Aunque muchos israelíes desaprueban estas tácticas, son conscientes de que estos colonos son extremistas dentro de la sociedad israelí y que representan solo una fracción de la violencia perpetrada por palestinos. No obstante, para los palestinos, estos colonos son una fuente constante de terror.

Los colonos israelíes provienen mayormente de la comunidad sionista religiosa, que se ve a sí misma como pionera en el retorno moderno a Sion. El sionismo religioso adoptó posturas más radicales en su ideología y se centra ahora en la llegada del Mesías. En ese sentido, el fervor religioso sobre la ocupación de la tierra de Israel se intensificó, especialmente en lo que respecta a los territorios bíblicos que antaño estuvieron en manos judías. La creencia actual sostiene que el asentamiento judío es parte irreversible de un proceso de redención.

Pocos rabinos sionistas religiosos avalan la violencia de estos colonos, y aún menos la condenan. Cabe aclarar que estas acciones violan la ley israelí. El problema es que las autoridades inusualmente aplican consecuencias legales a los perpetradores, generando la percepción de que la violencia es tolerada tanto por el movimiento de colonos como por el gobierno israelí.

La situación se complica con el apoyo de ministros clave del gobierno, responsables de la policía y de Judea y Samaria, quienes aseguran que los incidentes sean investigados por la Policía de Israel y unidades de las Fuerzas de Defensa de Israel (IDF), y luego juzgados en tribunales israelíes.

A pesar de esto, los casos contra judíos se envían a tribunales distintos de los que juzgan a palestinos. Esto quedó en evidencia recientemente, cuando un activista palestino fue asesinado: pese a existir un video claro del tiroteo, el sospechoso judío fue liberado rápidamente a arresto domiciliario, mientras 21 palestinos fueron detenidos. La policía también retrasó la entrega del cuerpo del activista, obligando a su familia a negociar con las autoridades para permitir el entierro.

Cabe mencionar que existen ministros israelíes que utilizan el término “terroristas” únicamente para referirse a árabes. Los medios de comunicación hebreos también son lentos en abordar el desarrollo de un grupo de terroristas judíos. La violencia de colonos contra palestinos en Cisjordania en ocasiones pasa desapercibida, mientras el país se concentra en la liberación de rehenes, la derrota de Hamás, el reclutamiento de los haredim (ultra ortodoxos) y la disputa entre gobierno y Corte Suprema.

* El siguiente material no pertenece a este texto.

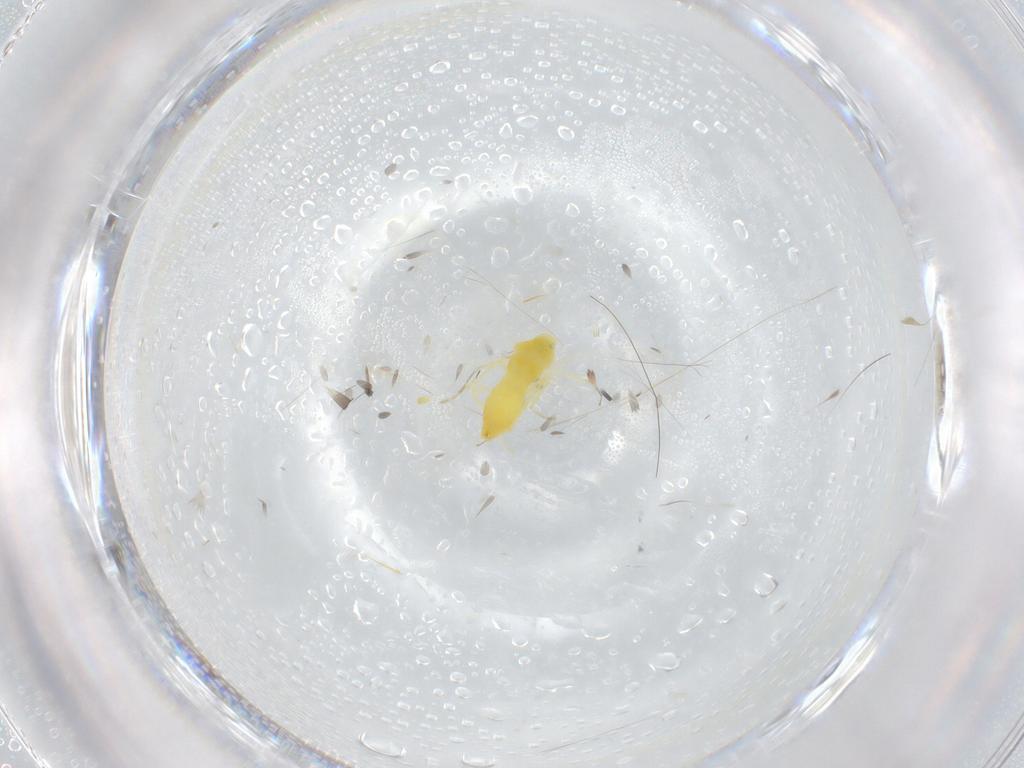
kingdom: Animalia
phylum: Arthropoda
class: Insecta
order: Hemiptera
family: Aleyrodidae
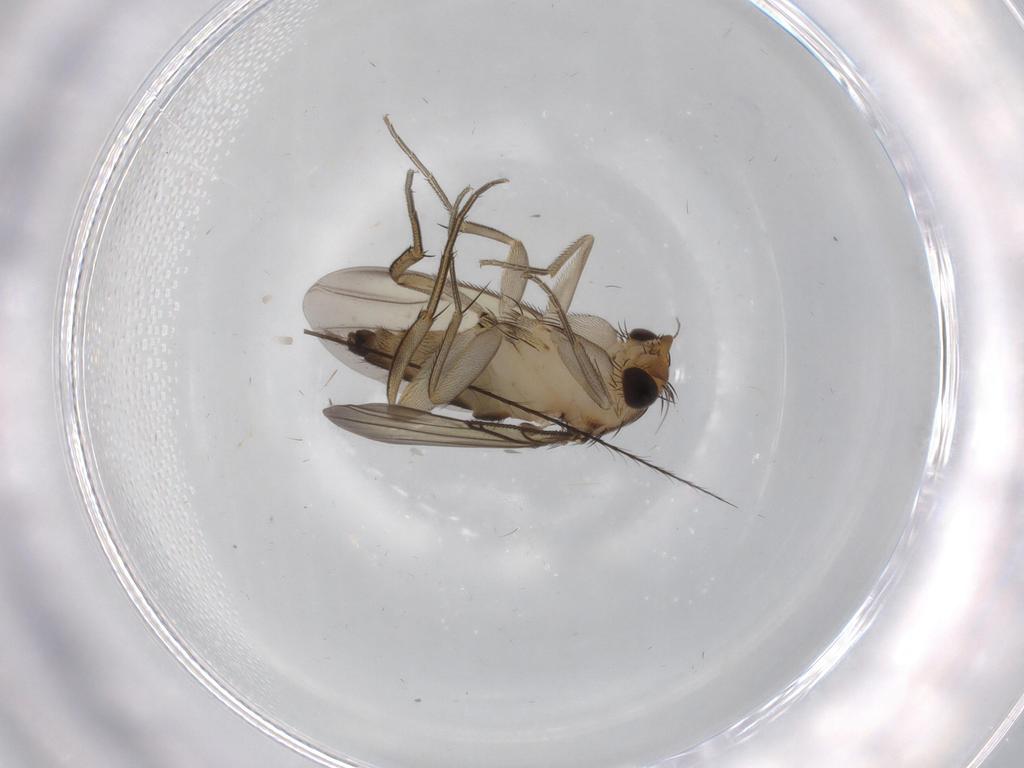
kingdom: Animalia
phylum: Arthropoda
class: Insecta
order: Diptera
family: Phoridae
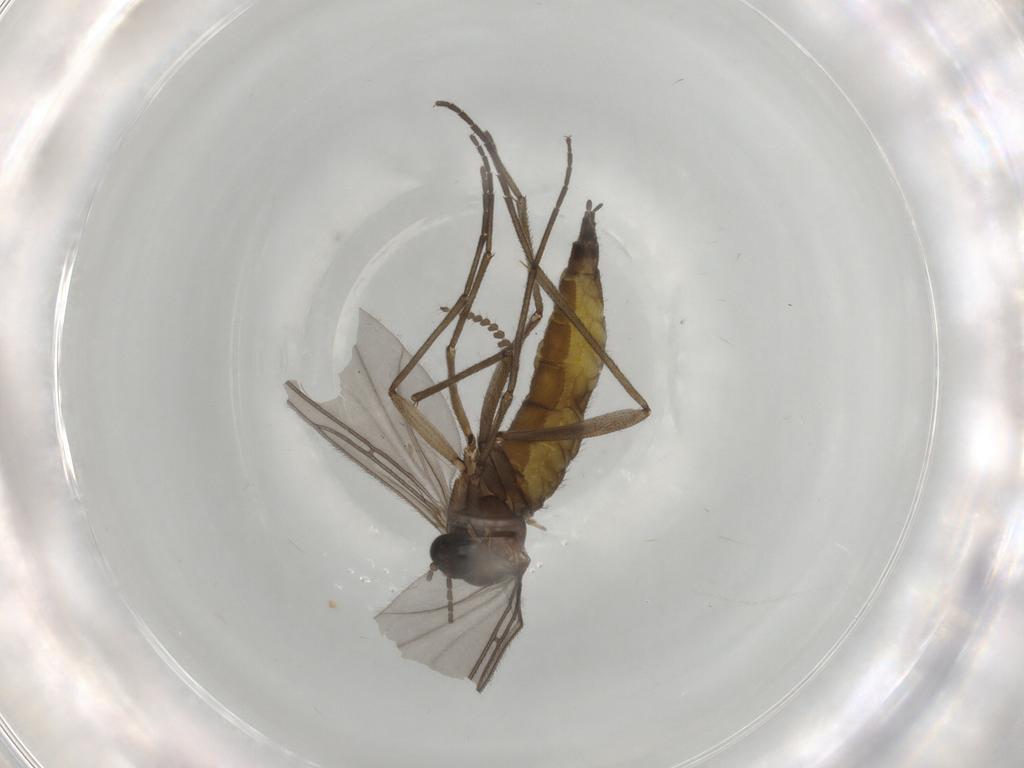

Pero Israel no puede permitirse ignorar los ataques violentos contra aldeas palestinas, ya que eso equivale a una aprobación tácita, o peor, a una justificación de la violencia. Incluso sin un socio para una solución de dos Estados, el Estado judío no debe consentir la instigación de violencia contra palestinos.

Israel debe decidir si permitirá que una minoría ideológicamente rígida determine la postura moral del país. ¿El derecho histórico y bíblico al hogar judío autoriza expulsar a quienes vivieron allí por generaciones? Cualquier respuesta afirmativa sería problemática.

Israel se define como un Estado judío y democrático, lo que implica plena ciudadanía para los árabes israelíes. Sin embargo, la anexión de Judea y Samaria no menciona a los casi tres millones de árabes que viven allí, dejando en suspenso su estatus y perpetuando un conflicto significativo.

Este dilema desafía la legitimidad moral de un Israel acosado y, en particular, pone a prueba al movimiento sionista religioso.

*El Rabino Yosef Blau, residente en Jerusalem, se retiró tras ejercer por 48 años como guía espiritual de la Yeshivá University.